|Samuel P. Taylor State Park|
|Location||Marin, California, United States|
|Area||2,700 acres (11 km2)|
|Governing body||California State Parks|
Samuel P. Taylor State Park is a state park located in Marin County, California. It contains approximately 2,700 acres (11 km2) of redwood forest and grassland. The park contains about 600 acres (2.4 km2) of old-growth forest, some of which can be seen along the Pioneer Tree Trail.
The park is named for Samuel Penfield Taylor, who found gold during the California Gold Rush and used some of his money to buy a parcel of land along Lagunitas Creek. In 1856, Taylor built the Pioneer Paper Mill, the first paper mill on the Pacific Coast. In the 1870s, the North Pacific Coast Railroad was built between Cazadero and a pier in Sausalito where passengers could transfer to a ferry to San Francisco. The railroad passed near Taylor's mill, and, ever the entrepreneur, he built the "Camp Taylor Resort" alongside the tracks. A destination for San Franciscans, the resort offered both a hotel and tent camping, as well as swimming, boating, fishing, and a dance pavilion.
Taylor died on January 22, 1886, and his family lost the mill and resort in the Panic of 1893. However, a 1910 newspaper advertisement for the "Camp Taylor Resort," touting its dance pavilion and on-site grocery and butcher, indicates that the resort continued to operate. The mill burned down in 1916, and in 1945 the State of California took possession of the property for non-payment of taxes.

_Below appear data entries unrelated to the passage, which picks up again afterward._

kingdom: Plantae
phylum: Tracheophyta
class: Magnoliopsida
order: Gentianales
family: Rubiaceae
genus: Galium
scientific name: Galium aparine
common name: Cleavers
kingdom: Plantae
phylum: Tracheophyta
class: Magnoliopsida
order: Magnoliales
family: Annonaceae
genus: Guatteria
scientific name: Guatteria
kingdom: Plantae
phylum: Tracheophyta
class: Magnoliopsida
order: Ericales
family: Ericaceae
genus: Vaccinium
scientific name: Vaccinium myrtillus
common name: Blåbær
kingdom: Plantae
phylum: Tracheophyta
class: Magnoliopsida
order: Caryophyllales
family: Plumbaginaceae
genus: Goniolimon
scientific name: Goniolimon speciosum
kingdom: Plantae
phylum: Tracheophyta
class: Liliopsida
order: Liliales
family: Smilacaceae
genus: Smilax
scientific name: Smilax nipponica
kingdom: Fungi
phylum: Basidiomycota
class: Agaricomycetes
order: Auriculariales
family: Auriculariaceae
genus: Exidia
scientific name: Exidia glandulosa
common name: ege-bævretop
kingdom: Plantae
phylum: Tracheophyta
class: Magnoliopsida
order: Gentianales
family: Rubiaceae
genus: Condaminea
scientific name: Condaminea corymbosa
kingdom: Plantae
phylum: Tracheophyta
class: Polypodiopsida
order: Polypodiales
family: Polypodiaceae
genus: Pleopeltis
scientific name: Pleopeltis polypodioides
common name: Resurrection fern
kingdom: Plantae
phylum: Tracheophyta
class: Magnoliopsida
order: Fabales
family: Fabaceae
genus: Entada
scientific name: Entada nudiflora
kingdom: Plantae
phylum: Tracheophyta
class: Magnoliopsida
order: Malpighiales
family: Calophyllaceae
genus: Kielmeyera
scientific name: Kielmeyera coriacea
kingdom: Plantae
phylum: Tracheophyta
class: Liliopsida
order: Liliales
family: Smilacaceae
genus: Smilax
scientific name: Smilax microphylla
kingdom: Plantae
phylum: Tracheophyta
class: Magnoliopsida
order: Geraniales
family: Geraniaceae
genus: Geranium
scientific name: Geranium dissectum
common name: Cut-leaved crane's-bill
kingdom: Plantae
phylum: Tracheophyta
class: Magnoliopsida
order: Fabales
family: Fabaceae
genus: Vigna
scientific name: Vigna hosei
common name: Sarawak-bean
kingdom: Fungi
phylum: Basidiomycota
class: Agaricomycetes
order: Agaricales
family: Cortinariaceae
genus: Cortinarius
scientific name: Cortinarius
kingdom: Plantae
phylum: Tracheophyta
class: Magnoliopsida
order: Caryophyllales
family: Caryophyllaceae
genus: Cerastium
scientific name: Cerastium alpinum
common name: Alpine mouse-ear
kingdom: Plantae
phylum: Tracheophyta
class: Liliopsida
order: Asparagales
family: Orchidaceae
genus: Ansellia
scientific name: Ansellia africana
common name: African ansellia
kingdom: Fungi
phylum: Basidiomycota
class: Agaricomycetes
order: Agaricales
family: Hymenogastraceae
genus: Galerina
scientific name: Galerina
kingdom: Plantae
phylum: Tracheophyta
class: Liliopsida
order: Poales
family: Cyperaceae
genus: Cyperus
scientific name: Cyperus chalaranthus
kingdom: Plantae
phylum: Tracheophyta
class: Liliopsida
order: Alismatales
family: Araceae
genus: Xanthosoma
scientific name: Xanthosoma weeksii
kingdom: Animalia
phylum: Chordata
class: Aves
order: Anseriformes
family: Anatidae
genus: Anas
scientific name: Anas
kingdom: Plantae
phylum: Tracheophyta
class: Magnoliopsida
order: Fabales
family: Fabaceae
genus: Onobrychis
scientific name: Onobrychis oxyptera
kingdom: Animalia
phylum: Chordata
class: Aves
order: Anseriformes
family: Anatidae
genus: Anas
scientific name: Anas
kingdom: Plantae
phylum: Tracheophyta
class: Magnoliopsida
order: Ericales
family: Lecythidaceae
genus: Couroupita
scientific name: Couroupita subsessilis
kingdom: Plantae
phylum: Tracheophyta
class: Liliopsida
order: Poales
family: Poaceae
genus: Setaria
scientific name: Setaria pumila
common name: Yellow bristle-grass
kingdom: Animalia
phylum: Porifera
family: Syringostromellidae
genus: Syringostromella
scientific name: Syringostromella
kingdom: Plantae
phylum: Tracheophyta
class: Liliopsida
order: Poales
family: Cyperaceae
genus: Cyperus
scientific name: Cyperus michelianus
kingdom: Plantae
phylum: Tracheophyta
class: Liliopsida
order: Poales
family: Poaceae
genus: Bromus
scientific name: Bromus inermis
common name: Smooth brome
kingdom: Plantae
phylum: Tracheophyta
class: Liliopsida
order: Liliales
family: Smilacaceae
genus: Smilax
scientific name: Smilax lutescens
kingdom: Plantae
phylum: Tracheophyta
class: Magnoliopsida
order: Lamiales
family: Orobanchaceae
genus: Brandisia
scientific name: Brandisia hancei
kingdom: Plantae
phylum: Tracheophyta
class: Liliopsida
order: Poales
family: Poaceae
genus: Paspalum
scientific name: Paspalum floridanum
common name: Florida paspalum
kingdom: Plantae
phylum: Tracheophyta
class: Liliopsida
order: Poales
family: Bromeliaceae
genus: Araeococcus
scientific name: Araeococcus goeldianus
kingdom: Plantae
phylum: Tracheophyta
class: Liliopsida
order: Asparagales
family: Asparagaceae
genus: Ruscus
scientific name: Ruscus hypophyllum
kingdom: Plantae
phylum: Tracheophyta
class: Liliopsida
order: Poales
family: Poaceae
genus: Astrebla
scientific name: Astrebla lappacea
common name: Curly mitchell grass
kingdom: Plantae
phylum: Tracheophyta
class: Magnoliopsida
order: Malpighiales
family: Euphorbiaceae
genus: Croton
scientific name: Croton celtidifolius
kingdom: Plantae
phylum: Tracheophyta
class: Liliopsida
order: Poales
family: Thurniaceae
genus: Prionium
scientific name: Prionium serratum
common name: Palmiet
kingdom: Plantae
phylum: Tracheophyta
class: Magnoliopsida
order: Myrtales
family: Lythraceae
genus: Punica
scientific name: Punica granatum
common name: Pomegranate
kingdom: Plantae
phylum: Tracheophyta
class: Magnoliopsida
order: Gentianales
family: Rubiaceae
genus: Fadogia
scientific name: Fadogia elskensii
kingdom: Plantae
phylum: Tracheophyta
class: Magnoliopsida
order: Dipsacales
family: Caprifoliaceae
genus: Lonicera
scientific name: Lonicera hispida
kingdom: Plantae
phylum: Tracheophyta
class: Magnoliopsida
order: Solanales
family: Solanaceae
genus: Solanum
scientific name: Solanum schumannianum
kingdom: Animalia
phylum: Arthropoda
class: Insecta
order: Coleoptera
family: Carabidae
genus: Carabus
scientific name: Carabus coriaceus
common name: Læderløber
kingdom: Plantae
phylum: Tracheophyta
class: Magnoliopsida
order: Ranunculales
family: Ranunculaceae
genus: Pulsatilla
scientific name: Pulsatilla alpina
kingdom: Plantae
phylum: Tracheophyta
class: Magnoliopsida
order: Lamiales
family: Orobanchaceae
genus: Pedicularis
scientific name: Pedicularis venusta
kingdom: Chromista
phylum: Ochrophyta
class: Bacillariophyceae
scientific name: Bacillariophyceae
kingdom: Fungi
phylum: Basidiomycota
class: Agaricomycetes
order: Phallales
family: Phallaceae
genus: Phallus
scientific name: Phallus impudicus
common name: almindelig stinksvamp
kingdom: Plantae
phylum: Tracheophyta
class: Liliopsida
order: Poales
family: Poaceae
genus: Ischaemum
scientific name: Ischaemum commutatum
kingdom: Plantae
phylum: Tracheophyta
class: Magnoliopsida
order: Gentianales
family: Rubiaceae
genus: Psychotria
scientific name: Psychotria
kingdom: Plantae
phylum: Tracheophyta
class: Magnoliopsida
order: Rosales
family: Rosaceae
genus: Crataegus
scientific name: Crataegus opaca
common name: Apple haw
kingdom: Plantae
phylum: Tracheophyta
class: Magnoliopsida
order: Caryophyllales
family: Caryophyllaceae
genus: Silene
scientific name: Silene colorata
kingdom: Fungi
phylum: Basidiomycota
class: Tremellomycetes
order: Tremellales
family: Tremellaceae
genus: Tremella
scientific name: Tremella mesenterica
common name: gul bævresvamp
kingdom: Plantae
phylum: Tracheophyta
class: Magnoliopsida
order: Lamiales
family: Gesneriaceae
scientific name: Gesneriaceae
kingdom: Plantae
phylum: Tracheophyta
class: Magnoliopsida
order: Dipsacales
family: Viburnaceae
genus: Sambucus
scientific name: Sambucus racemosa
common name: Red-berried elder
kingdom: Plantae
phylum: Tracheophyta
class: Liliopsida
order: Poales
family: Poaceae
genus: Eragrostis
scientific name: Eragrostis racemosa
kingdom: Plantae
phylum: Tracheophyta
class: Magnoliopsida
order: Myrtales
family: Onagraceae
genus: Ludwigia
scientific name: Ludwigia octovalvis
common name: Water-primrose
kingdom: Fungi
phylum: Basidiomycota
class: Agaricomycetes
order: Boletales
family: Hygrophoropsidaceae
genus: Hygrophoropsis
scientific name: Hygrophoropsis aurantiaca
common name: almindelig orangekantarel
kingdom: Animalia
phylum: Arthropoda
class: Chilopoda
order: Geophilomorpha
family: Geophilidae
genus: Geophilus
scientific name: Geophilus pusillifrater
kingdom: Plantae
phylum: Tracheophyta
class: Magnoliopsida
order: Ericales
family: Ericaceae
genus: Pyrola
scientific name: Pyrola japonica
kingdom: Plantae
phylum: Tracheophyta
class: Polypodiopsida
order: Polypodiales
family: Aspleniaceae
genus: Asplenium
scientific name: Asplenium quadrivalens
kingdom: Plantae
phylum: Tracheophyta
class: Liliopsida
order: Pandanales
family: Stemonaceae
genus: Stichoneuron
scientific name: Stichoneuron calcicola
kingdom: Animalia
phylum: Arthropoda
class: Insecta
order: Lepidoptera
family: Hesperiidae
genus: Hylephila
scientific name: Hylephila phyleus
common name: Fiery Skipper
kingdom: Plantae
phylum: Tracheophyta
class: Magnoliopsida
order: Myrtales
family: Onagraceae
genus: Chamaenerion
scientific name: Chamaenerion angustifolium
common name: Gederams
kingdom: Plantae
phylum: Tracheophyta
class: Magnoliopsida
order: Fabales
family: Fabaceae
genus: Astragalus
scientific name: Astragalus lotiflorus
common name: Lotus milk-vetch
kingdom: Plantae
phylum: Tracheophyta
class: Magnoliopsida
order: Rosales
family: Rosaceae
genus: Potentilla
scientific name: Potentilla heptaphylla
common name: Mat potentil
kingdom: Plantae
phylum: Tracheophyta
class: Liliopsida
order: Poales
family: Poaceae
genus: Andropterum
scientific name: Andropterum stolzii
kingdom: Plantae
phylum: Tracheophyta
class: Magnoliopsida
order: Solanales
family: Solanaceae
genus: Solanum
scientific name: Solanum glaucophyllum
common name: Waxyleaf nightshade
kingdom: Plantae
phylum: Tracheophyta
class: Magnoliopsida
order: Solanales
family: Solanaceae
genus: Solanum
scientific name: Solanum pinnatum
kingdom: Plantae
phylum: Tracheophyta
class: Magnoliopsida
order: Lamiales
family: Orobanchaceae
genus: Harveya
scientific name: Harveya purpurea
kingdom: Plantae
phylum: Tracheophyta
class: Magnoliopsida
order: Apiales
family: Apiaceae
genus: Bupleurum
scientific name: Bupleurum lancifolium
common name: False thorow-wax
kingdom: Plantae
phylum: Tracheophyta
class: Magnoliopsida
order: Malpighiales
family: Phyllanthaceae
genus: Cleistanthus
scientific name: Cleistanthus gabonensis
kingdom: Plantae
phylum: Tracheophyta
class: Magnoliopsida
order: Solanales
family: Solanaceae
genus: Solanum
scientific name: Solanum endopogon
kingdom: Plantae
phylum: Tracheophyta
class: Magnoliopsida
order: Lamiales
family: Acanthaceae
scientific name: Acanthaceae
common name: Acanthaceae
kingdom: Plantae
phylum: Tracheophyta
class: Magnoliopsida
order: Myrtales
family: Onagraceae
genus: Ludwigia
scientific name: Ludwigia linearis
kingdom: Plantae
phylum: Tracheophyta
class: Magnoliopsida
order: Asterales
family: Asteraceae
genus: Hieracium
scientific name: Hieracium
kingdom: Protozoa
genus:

During the state budget deficit, Taylor Park was one of many state parks that were at risk of closing due to lack of funding. Efforts were made to find funding to keep Samuel P. Taylor and other parks open. The San Francisco Chronicle, on October 7, 2011, reported that "the National Park Service has agreed to take over security and operations of Samuel P. Taylor Park."